Am Mittwoch, dem 21. Dezember, wurde der 24-jährige Tunesier Anis Amri öffentlich zur Fahndung ausgeschrieben – er war kein Unbekannter. Die Behörden ermittelten gegen ihn bereits wegen der Vorbereitung „einer schweren staatsgefährdenden Straftat“, er war als „Gefährder“ bekannt. Amri wurde im Juni 2016 als Asylbewerber abgelehnt, konnte aber nicht abgeschoben werden, weil er keine gültigen Ausweispapiere hatte. Amri war im Jahre 2011 außerdem schon in Italien wegen verschiedener Vergehen, unter anderem Brandstiftung, verhaftet und zu vier Jahren Gefängnis verurteilt worden. 2015 scheiterte eine Abschiebung an den tunesischen Behörden. Trotz allem rückte er erst ins Täterprofil, als man bei der Untersuchung der Fahrerkabine des Lkws ein schwarzes Lederportemonnaie entdeckte, in dem sich die Duldung eines „Ahmed Almasri“ befand. Schnell wurde klar, dass der Mann in Wirklichkeit Amri hieß und unter verschiedenen Namen in verschiedenen Bundesländern registriert war. Darüber, warum man die Geldbörse erst einen Tag nach dem Anschlag auffand und dann noch einen knappen weiteren brauchte, um die bundes- und europaweite Fahndung auszusprechen, wird bis heute spekuliert.
Am 23. Dezember, vier Tage nach dem Anschlag, wurde Anis Amri dann schließlich bei einer Routine-Straßenkontrolle in Mailand erschossen. Die zwei jungen Polizisten Cristian M. (36 Jahre) und Luca S. (29 Jahre), sahen, als sie um kurz nach drei Uhr morgens am geschlossenen Bahnhof von Sesto San Giovanni vorbeifuhren, einen jungen Mann vorbeilaufen. Sie hatten keinen Anhaltspunkt, dass der Berlin-Attentäter sich in Italien aufhielt, der Mann schien ihnen einfach verdächtig. Auf die Bitte seinen Rucksack zu öffnen, soll Amri dann „ohne zu zögern“ eine Pistole gezogen und das Feuer eröffnet haben. Cristian wurde beim Schusswechsel verletzt, Amri starb. Der Spuk war vorbei. Ich kann mich noch erinnern, wie erleichtert ich über diese Nachricht war – ich hatte die letzten Tage in der Angst verbracht, dass es noch weitere Anschläge geben würde. So wie ein Jahr zuvor in Paris. In den Stunden nach dem Anschlag war diese Sorge für diejenigen, die ihre Liebsten unter den Opfern wähnten, aber wahrscheinlich beinah nebensächlich.
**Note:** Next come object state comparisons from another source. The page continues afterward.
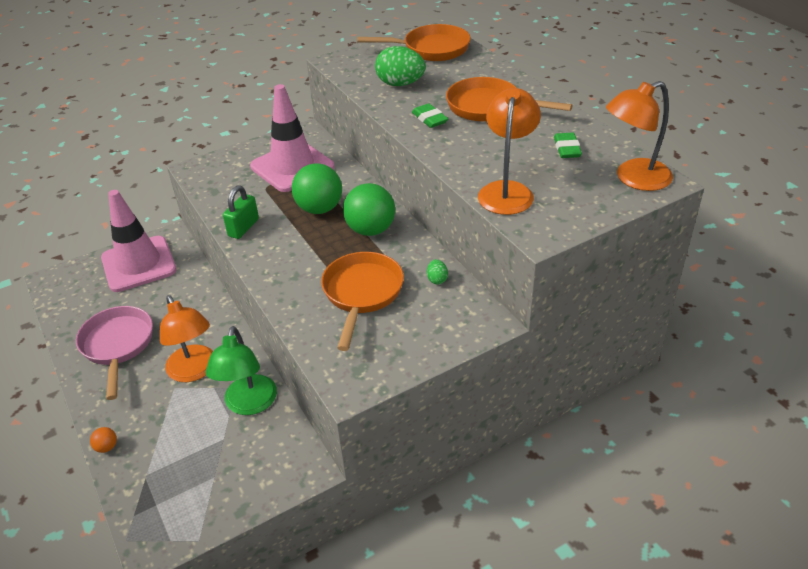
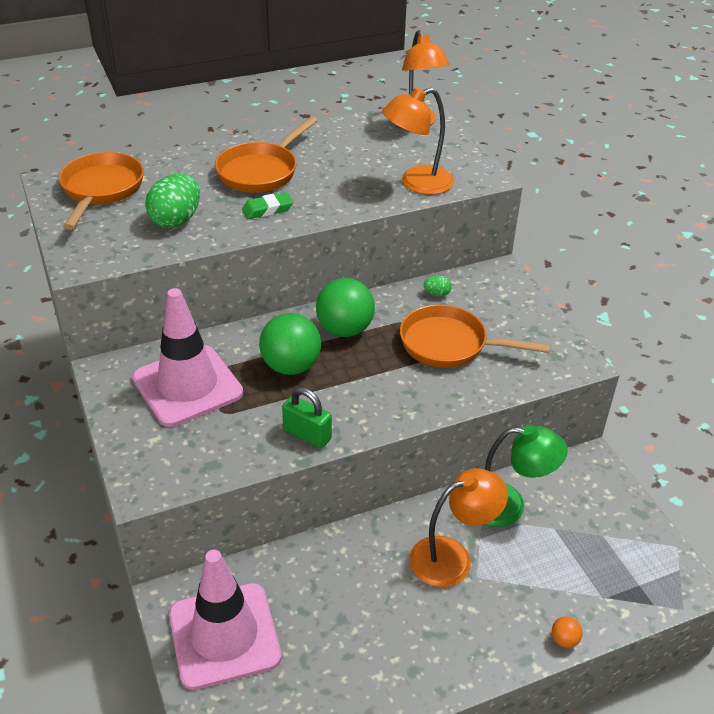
camera: 85 degrees left, 0 degrees up
pink pan [76,306,153,400] -> none
orange lamp [478,88,541,215] -> orange lamp turned 45 degrees counterclockwise [382,87,454,195]
green eraser [554,133,582,158] -> none

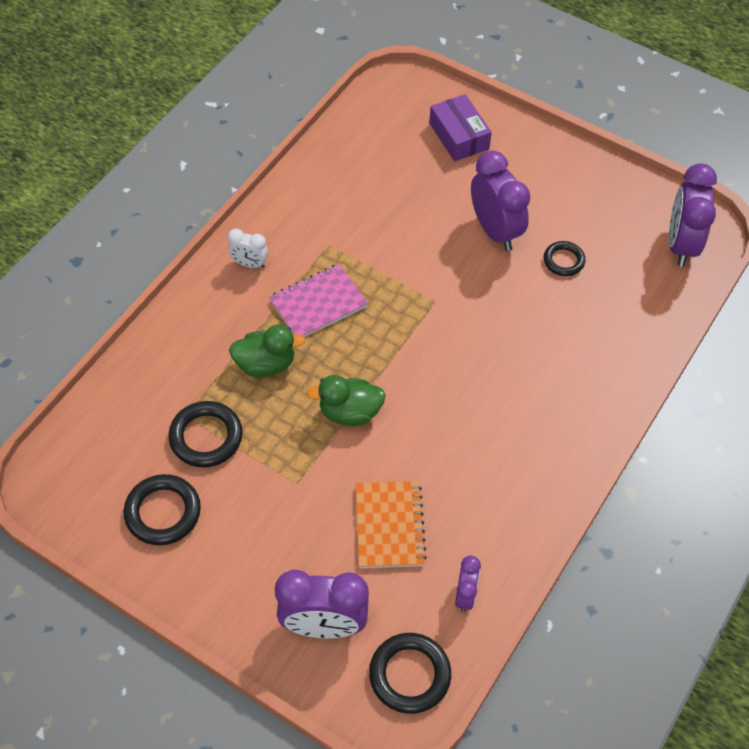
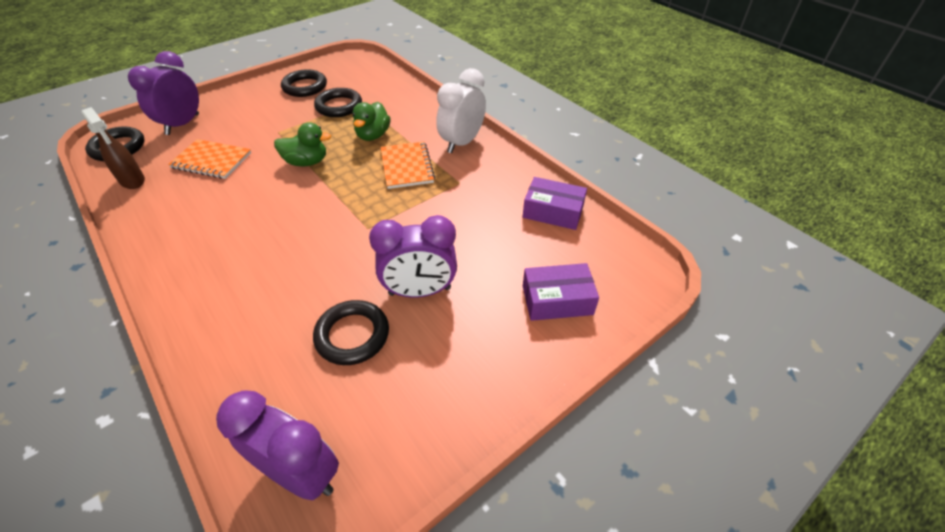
camera: 110 degrees right, 10 degrees down
white clock [228,229,268,268] -> white clock [436,68,486,153], size x1.92
pink notebook [269,264,368,337] -> orange notebook [381,142,435,189]
green duck [307,375,386,426] -> green duck turned 75 degrees clockwise [274,122,331,166]
purple clock [455,556,481,612] -> brown spray bottle [81,107,145,189]
black ring [544,241,586,276] -> black ring [313,300,389,365], size x1.60
none -> purple box [523,177,587,230]

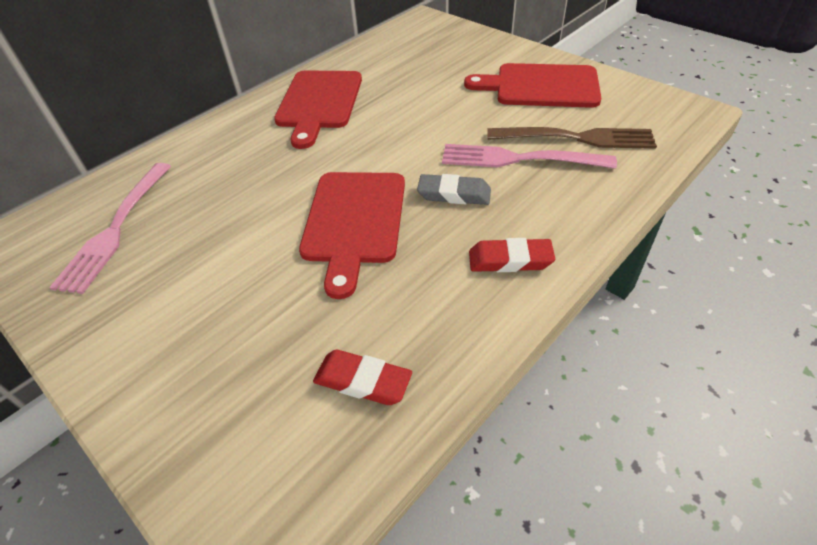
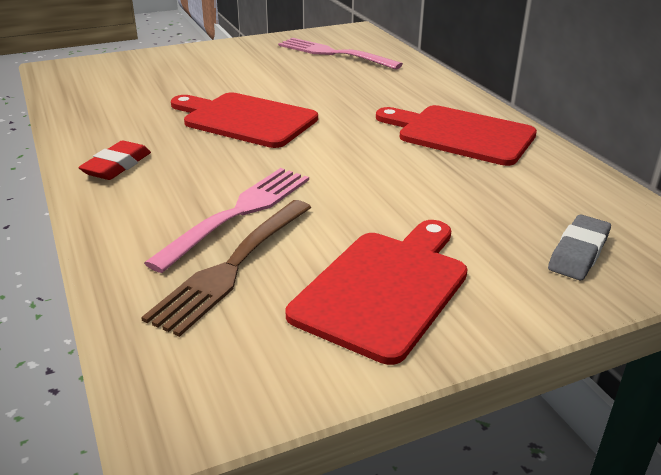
camera: 110 degrees right, 15 degrees down
red eraser [313,350,412,405] -> none
grey eraser [417,174,491,205] -> grey eraser moved to [548,215,611,280]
Jeder rief seine Mutter, seinen Vater, die Schwester und die Tante an, sodass irgendwann das Telefonnetz überlastete. Viele Leute griffen auch und vielleicht deshalb zu Facebook. Mit dem „Safety Check“ konnte man seinen Freunden und Familienangehörigen mitteilen, dass man in Sicherheit war. „Ich bin sicher“, war an diesem Abend wohl die verbreitetste Nachricht in ganz Berlin.
Dafür erinnere ich mich aber ganz genau an den Tag nach dem Anschlag auf den Weihnachtsmarkt. Ich ging ins Büro und traf als erstes unseren Paketboten, einen älteren Herren. Er war ganz aufgeregt, bekam von meinem Kollegen einen Kaffee und eine Zigarette und erzählte dann, dass er mit seiner Frau gestern eigentlich auf den Weihnachtsmarkt am Breitscheidplatz gehen wollte. Zum Glück hielt ihn irgendetwas davon ab. Und genau so ging das gleich mehreren Leuten, die ich kannte. Der Weihnachtsmarkt war unter Berlinern und Touristen sehr beliebt. Meine Mutter und meine Schwester wollten noch am Sonntag vor dem Anschlag ebenfalls auf den Markt. Außerdem ist das Areal eine beliebte Einkaufsgegend mit vielen Bürogebäuden. Eine Freundin erzählte mir später, dass sie während des Anschlags gerade wenige hundert Meter entfernt im „KaDeWe“ einkaufen war. Sie rief völlig ahnungslos ihren Freund an, der gegenüber des Weihnachtsmarktes arbeitete. Er sagte ihr nur: „Hier stimmt was nicht, fahr nachhause. Warte nicht auf mich“. Kurz danach rannte er mit den strömenden Menschenmassen in das Bikini Berlin, dachte es hätte einen schlimmen Unfall gegeben und merkte intuitiv doch, dass etwas nicht stimmt. Zum Glück ist ihm, meiner Freundin und auch sonst niemandem, den ich persönlich kenne, etwas passiert.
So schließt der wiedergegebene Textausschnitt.